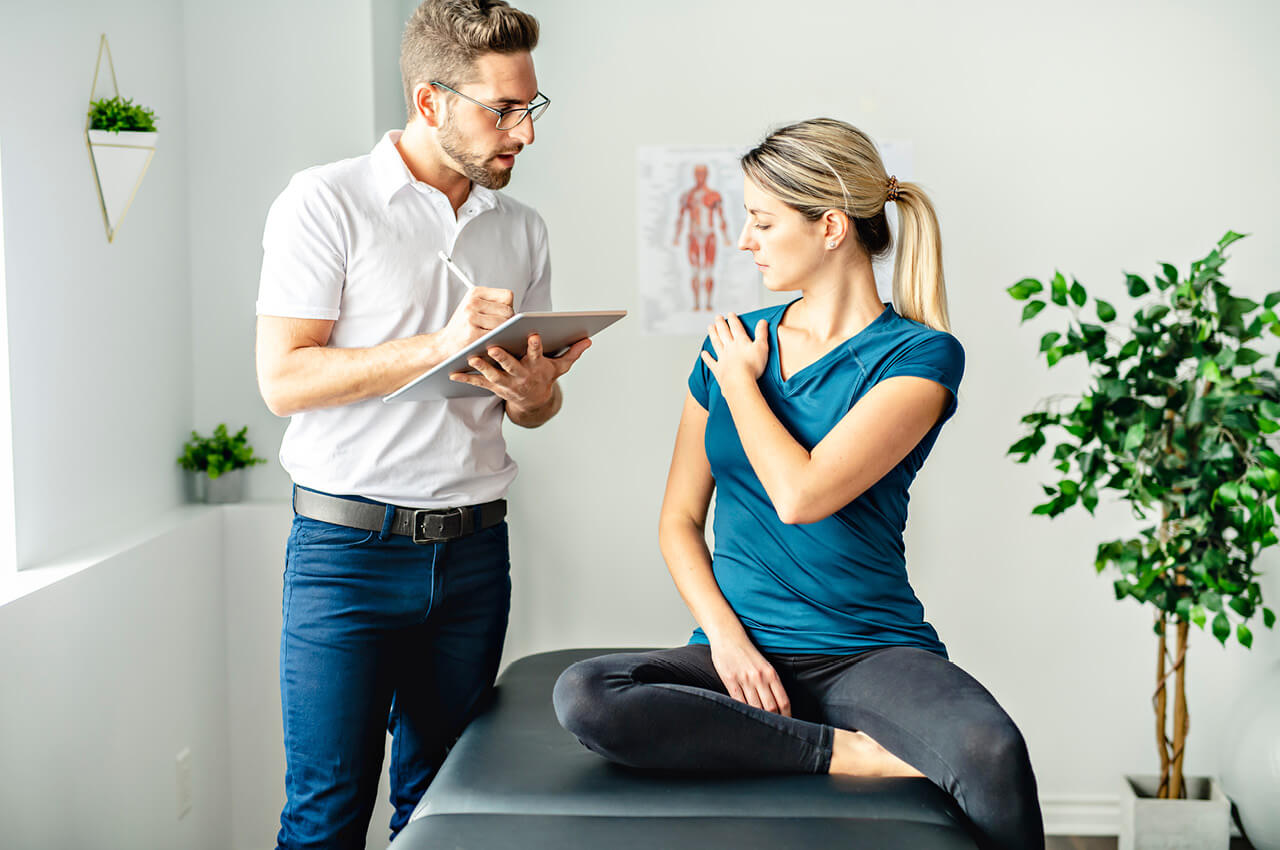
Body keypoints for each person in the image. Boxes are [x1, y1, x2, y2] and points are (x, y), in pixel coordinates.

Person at [553, 118, 1044, 850]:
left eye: (761, 221)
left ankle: (827, 728)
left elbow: (803, 494)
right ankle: (839, 749)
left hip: (867, 652)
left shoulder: (919, 356)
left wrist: (744, 387)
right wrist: (726, 641)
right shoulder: (730, 343)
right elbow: (679, 521)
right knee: (588, 694)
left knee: (990, 752)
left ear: (831, 228)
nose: (744, 241)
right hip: (740, 648)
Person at [254, 1, 588, 847]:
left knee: (447, 812)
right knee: (325, 815)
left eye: (531, 107)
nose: (525, 133)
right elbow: (283, 380)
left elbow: (536, 412)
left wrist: (534, 389)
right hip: (346, 558)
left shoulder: (522, 227)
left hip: (475, 556)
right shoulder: (325, 201)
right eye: (503, 110)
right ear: (430, 101)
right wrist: (438, 344)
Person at [672, 163, 731, 311]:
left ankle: (709, 303)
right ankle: (696, 303)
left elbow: (721, 217)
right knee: (695, 271)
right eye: (698, 173)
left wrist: (725, 237)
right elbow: (680, 217)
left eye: (703, 173)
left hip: (710, 235)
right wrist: (677, 236)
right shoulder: (687, 196)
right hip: (693, 236)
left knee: (709, 270)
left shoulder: (714, 195)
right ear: (694, 175)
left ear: (707, 175)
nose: (700, 177)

Exercise:
Filter the preceding entries down to the lines with "wrist".

Written answer:
left wrist: (744, 387)
right wrist: (726, 641)
left wrist: (534, 389)
right wrist: (438, 344)
left wrist: (725, 237)
right wrist: (677, 236)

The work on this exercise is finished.